Semplicemente perché aveva capito che la vita era tutta in salita. Come spesso ci dimentichiamo di fare noi. Pensiamo che tutto ci sia dovuto, che ogni cosa che facciamo, che decidiamo, che proponiamo, sia per certo, o comunque in parte, la cosa giusta, ma in realtà? Cosa ne sappiamo di ciò che è giusto e cosa è sbagliato? Sappiamo, in realtà poche cose ed in quelle crediamo di avere in mano verità assolute, ed invece non va sempre così. Ecco, Giacomino si era accorto di questa cosa, e aveva deciso di non schierarsi, di pensare con la sua testa, proponendo, ma non imponendo ciò che per lui era o meno giusto. Era un poeta libero, di avere una sensibilità docile inconsueta, sembrava quasi non arrabbiarsi, ma stava perennemente in balia della vita. E cosa c’è di meglio, che lasciarsi trasportare senza farsi troppe domande?

Due verità che gli uomini generalmente non crederanno mai: l’una di non saper nulla, l’altra di non essere nulla.

(Zibaldone, 1832)

Lo Zibaldone, che significa ‘mescolanza ‘o ‘guazzabuglio’, è un’imponente raccolta di considerazioni e pensieri relativi a questioni filologico, -erudite, linguistiche, letterarie, filosofiche, con tantissimi appunti poetici, pagine saggistiche, note psicologiche e autobiografiche di questo poeta che è stato troppo spesso delineato come depresso, gobbo e malato, e invece probabilmente era solo piu sensibile alla vita, piu’ attento al dettaglio, e poco propenso alla socialità. Anche se ci furono degli incontri davvero unici nella sua vita come quello del nostro grande amico Alessandro “Manzo” Manzoni al Gabinetto di lettura (che non era una toilette) Vieusseux. Alessandro Manzoni, infatti, a quell’epoca era il romanziere più in voga. Leopardi, vittima della sua asocialità se ne stava in disparte mentre Manzoni discuteva con Giordani.

Egli ebbe, anche da ridire nei riguardi dei Promessi sposi per le cui pagine mantenne un atteggiamento ambiguo, forse non del tutto esente da invidia (ma questi sono solo rumors). Dapprima dichiarò di averne lette solo poche pagine, ma di aver appreso da persone che se ne intendevano, che quel romanzo era «inferiore all’aspettativa». Dopo averlo letto convenne a sè stesso che era un libro che faceva tanto rumore e arrivò a concludere che, nonostante i molti difetti che poteva avere, in fondo gli piaceva molto.

Proprio per la sua idea pessimistica” della vita, Giacomino ebbe pochi riconoscimenti dai suoi contemporanei. Leopardi non ha goduto di grande fortuna né nei suoi anni né per parecchi decenni dopo.

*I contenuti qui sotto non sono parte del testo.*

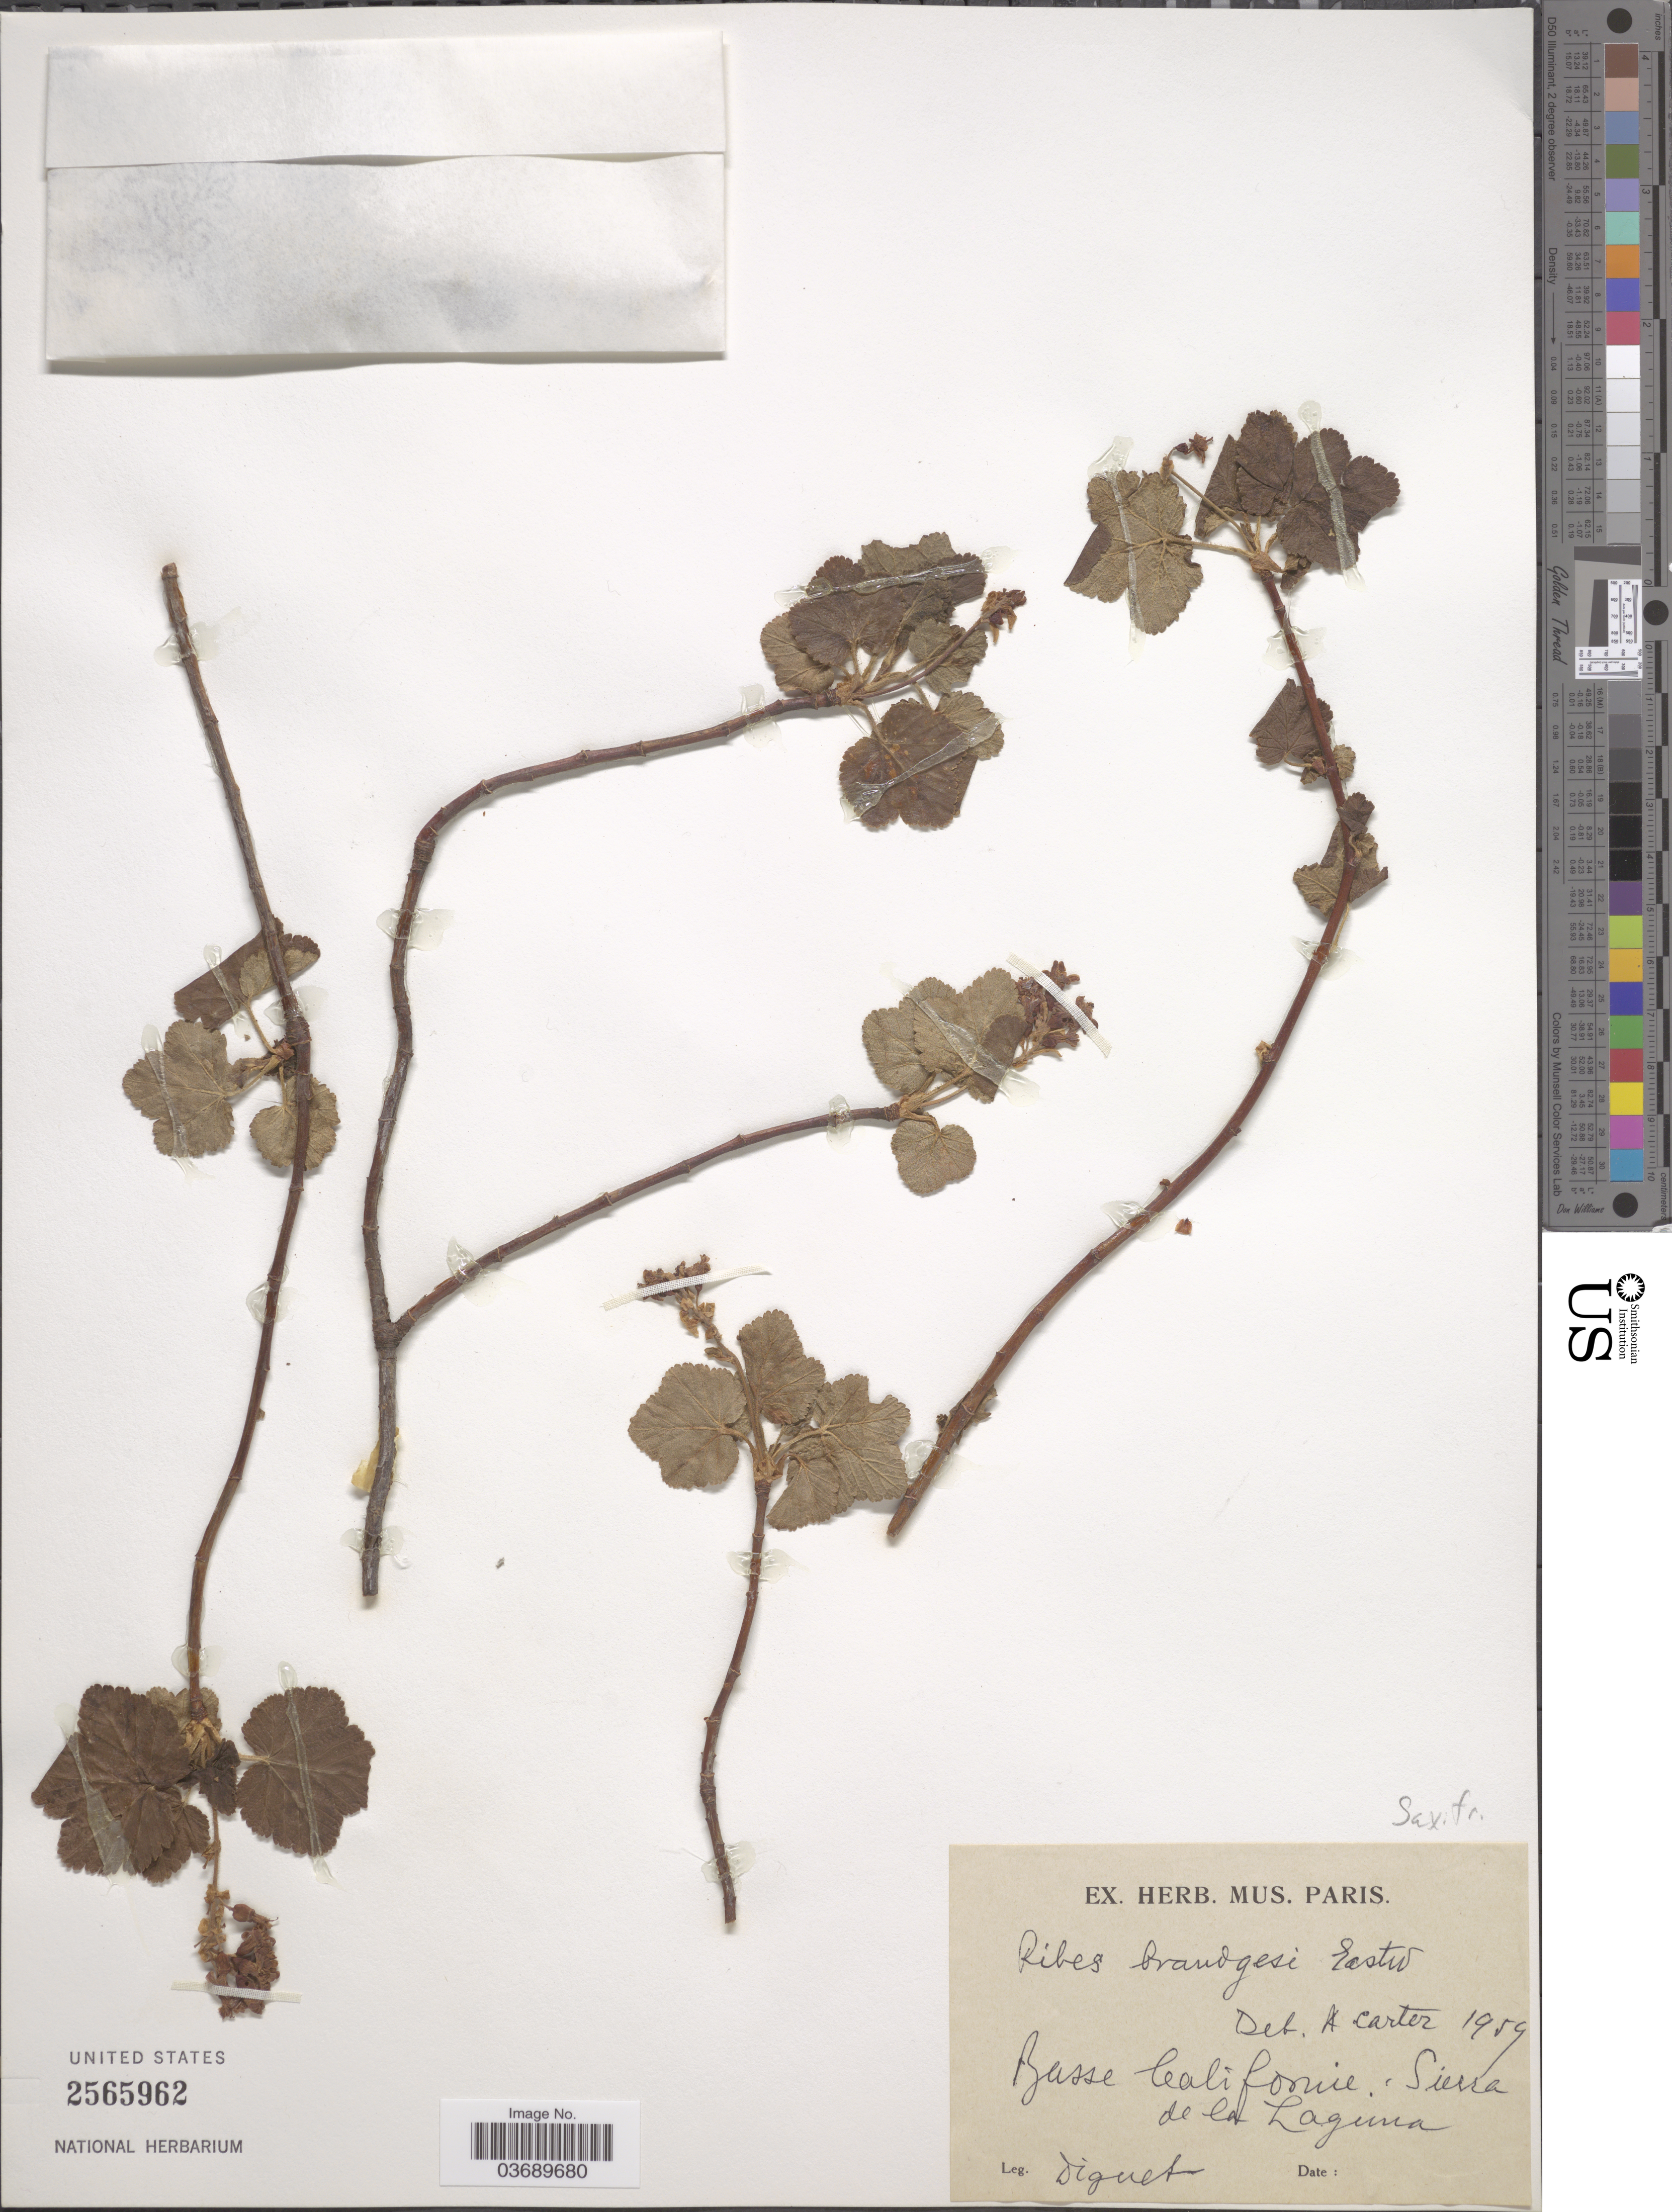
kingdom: Plantae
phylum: Tracheophyta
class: Magnoliopsida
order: Saxifragales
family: Grossulariaceae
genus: Ribes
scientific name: Ribes brandegei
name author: Eastw.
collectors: -. Diguet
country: Mexico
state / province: Baja California Sur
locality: Basse Californie. Sierra de la Laguna.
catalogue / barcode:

Il suo modo di vedere la vita, ma soprattutto le persone che lo cicrcondavano sembra fatto apposta per dispiacere tutti: ai liberali-progressisti, fautori della modernizzazione e del progresso, per la negazione di ogni idea di miglioramento dell’uomo che esso contiene; ai cattolici e agli spiritualisti in generale per i suoi fondamenti materialistici. La cultura italiana ha fatto a gara per cercare di neutralizzare, o quanto meno rendere più innocue, le punte del suo pensiero, senza però riuscirci del tutto, perché, esiste gente come la sottoscritta, che non è una grande idealista, che se per caso dovesse andare tutto in scatafascio, esattamente come il caro Leolino alzerei le spalle e direi: “Ve l’avevo detto”. Perché in pochi possono capire questo semplice pensiero.

Essere pronti al peggio, anche se non lo si è davvero mai, è un buon modo per stupirsi se magari andrà tutto a meraviglia. Forse Leopardi, voleva solo questo: provare a stupirsi laddove non c’era niente oppure voleva solo essere pronto a ciò che poteva andar storto. Forse è vivere male. Forse invece, è guardare un po’ tutto da una prospettiva letterale, poco capibile, ma profondamente vera.

Alla prossima, miei adepti, per un’avventura tra la poetica di questo grande autore!